> _SET PROBLEM 1_
From the patent excerpt below, list the elements from which the plating-layer element with a higher degree of oxidation than magnesium is selected.
----- SUPPLIED PASSAGE
7. The hot press forming member of claim 5, wherein the oxide film
layer further comprises one or more of aluminum and magnesium.
8. The hot press forming member of claim 5, wherein the
aluminum-magnesium alloy plating layer has an average thickness of
5 .mu.m to 35 .mu.m, and the oxide film layer has an average
thickness of 1 min or less (excluding 0 .mu.m).
9. A method of manufacturing a steel sheet for hot press forming,
comprising: preparing a base steel sheet including: 0.1 wt % to 0.4
wt % of carbon (C), 0.03 wt % to 1.5 wt % of silicon (Si), 0.5 wt %
to 3.0 wt % of manganese (Mn), one or more selected from a group
consisting of 0.001 wt % to 0.02 wt % of nitrogen (N), 0.0001 wt %
to 0.01 wt % of boron (B), 0.001 wt % to 0.1 wt % of titanium (Ti),
0.001 wt % to 0.1 wt % of niobium (Nb), 0.001 wt % to 0.01 wt % of
vanadium (V), 0.001 wt % to 1.0 wt % of chromium (Cr), 0.01 wt % to
1.0 wt % of molybdenum (Mo), 0.001 wt % to 0.1 wt % of antimony
(Sb) and 0.001 wt % to 0.3 wt % of tungsten (W), and iron (Fe) as a
residual component thereof and inevitable impurities; and forming
an alloy plating layer by dipping the base steel sheet in an
aluminum-magnesium alloy plating bath, wherein the alloy plating
layer consists of aluminum and magnesium as principal components
and 0.0005 wt % to 0.05 wt % of an element having a higher degree
of oxidation than a degree of oxidation of magnesium (Mg) included
in the aluminum-magnesium alloy plating layer and inevitable
impurities and wherein the element having a higher degree of
oxidation than a degree of oxidation of the magnesium (Mg) is one
or more selected from a group consisting of beryllium (Be), lithium
(Li), and sodium (Na).
Description
RELATED APPLICATIONS
This application is the U.S. National Phase under 35 U.S.C. .sctn.
371 of International Application No. PCT/KR2014/012698, filed on
Dec. 23, 2014, which in turn claims the benefit of Korean Patent
Application No. 10-2013-0161323 filed on Dec. 23, 2013, the
disclosure of which applications are incorporated by reference
herein.
TECHNICAL FIELD
The present disclosure relates to a steel sheet for hot press
forming used for a vehicle component or the like, and more
particularly, to a steel sheet for hot press forming with excellent
corrosion resistance and weldability, a hot press forming member,
and a method of manufacturing the same.
BACKGROUND ART
Recently, usage of high strength steel has been continuously
increased to reduce the weight of vehicles, but abrasion and
fracturing of steel sheets may easily occur if high strength steel
is processed at room temperature. In addition, in the middle of
processing, a springback phenomenon may occur, whereby it may be
difficult to process dimensions precisely. Thus, hot press forming
(HPF) is applied as one preferable method of processing high
strength steel without defects.
----------
> _SET PROBLEM 2_
Filter the entries below, retaining every line that contains the string "start".
----- THE DATA
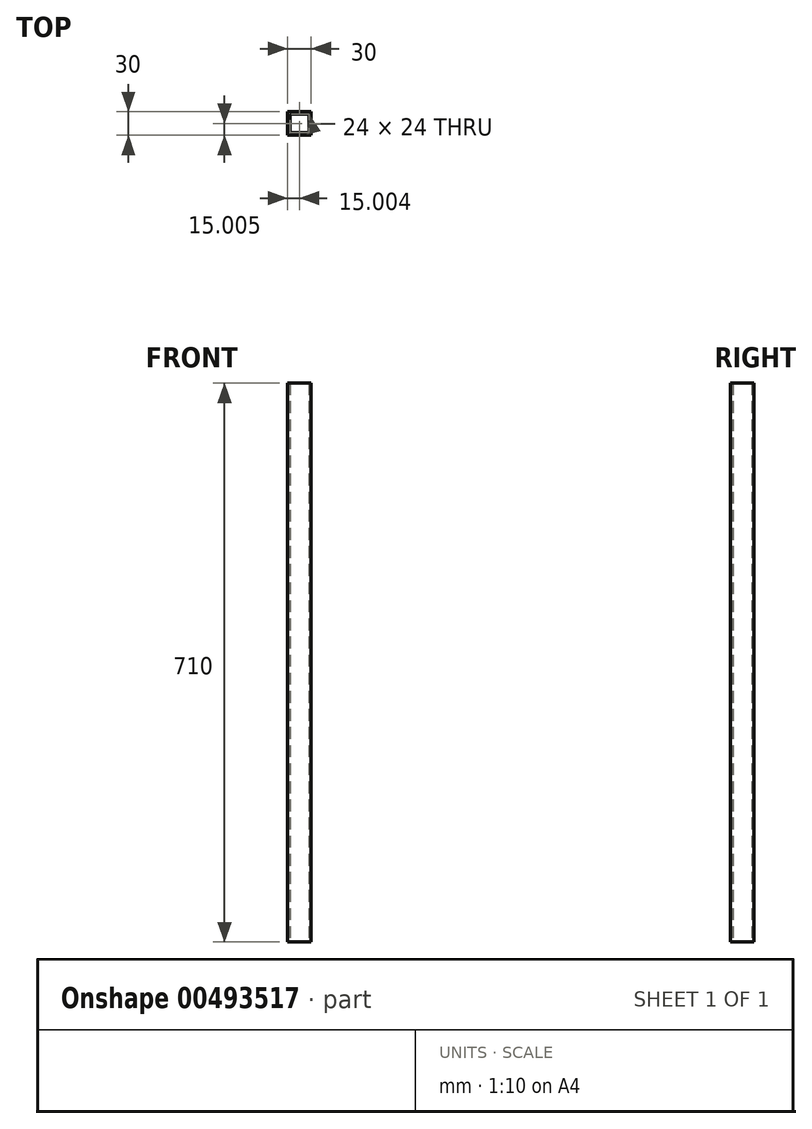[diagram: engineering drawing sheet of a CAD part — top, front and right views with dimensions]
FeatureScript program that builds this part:
annotation { "Feature Type Name" : "Feature", "Feature Type Description" : "" }
export const myFeature = defineFeature(function(context is Context, id is Id, definition is map)
    precondition{}
    {
        {
            var Q0;
            Q0=qCreatedBy(makeId("Top.planeOp"),FACE);
            var sketch = newSketch(context, id + "F0", { "sketchPlane" : qUnion([Q0])});
            skLineSegment(sketch, "E0.bottom", {"start": v(-9.77, 6.43) * mm, "end": v(14.23, 6.43) * mm});
            skLineSegment(sketch, "E0.top", {"start": v(-9.77, -17.57) * mm, "end": v(14.23, -17.57) * mm});
            skLineSegment(sketch, "E0.left", {"start": v(-9.77, 6.43) * mm, "end": v(-9.77, -17.57) * mm});
            skLineSegment(sketch, "E0.right", {"start": v(14.23, 6.43) * mm, "end": v(14.23, -17.57) * mm});
            skLineSegment(sketch, "E1.bottom", {"start": v(-12.77, 9.43) * mm, "end": v(17.23, 9.43) * mm});
            skLineSegment(sketch, "E1.top", {"start": v(-12.77, -20.57) * mm, "end": v(17.23, -20.57) * mm});
            skLineSegment(sketch, "E1.left", {"start": v(-12.77, 9.43) * mm, "end": v(-12.77, -20.57) * mm});
            skLineSegment(sketch, "E1.right", {"start": v(17.23, 9.43) * mm, "end": v(17.23, -20.57) * mm});
            skSolve(sketch);
        }
        {
            var Q0;
            Q0=qSketchRegion(id+"F0",true);
            extrude(context, id + "F1", {"entities" : qUnion([Q0]), "depth" : 710 * mm});
        }
    });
----------
> _CORRECT OUTPUT 1_
Beryllium (Be), lithium (Li), sodium (Na)

> _CORRECT OUTPUT 2_
            skLineSegment(sketch, "E0.bottom", {"start": v(-9.77, 6.43) * mm, "end": v(14.23, 6.43) * mm});
            skLineSegment(sketch, "E0.top", {"start": v(-9.77, -17.57) * mm, "end": v(14.23, -17.57) * mm});
            skLineSegment(sketch, "E0.left", {"start": v(-9.77, 6.43) * mm, "end": v(-9.77, -17.57) * mm});
            skLineSegment(sketch, "E0.right", {"start": v(14.23, 6.43) * mm, "end": v(14.23, -17.57) * mm});
            skLineSegment(sketch, "E1.bottom", {"start": v(-12.77, 9.43) * mm, "end": v(17.23, 9.43) * mm});
            skLineSegment(sketch, "E1.top", {"start": v(-12.77, -20.57) * mm, "end": v(17.23, -20.57) * mm});
            skLineSegment(sketch, "E1.left", {"start": v(-12.77, 9.43) * mm, "end": v(-12.77, -20.57) * mm});
            skLineSegment(sketch, "E1.right", {"start": v(17.23, 9.43) * mm, "end": v(17.23, -20.57) * mm});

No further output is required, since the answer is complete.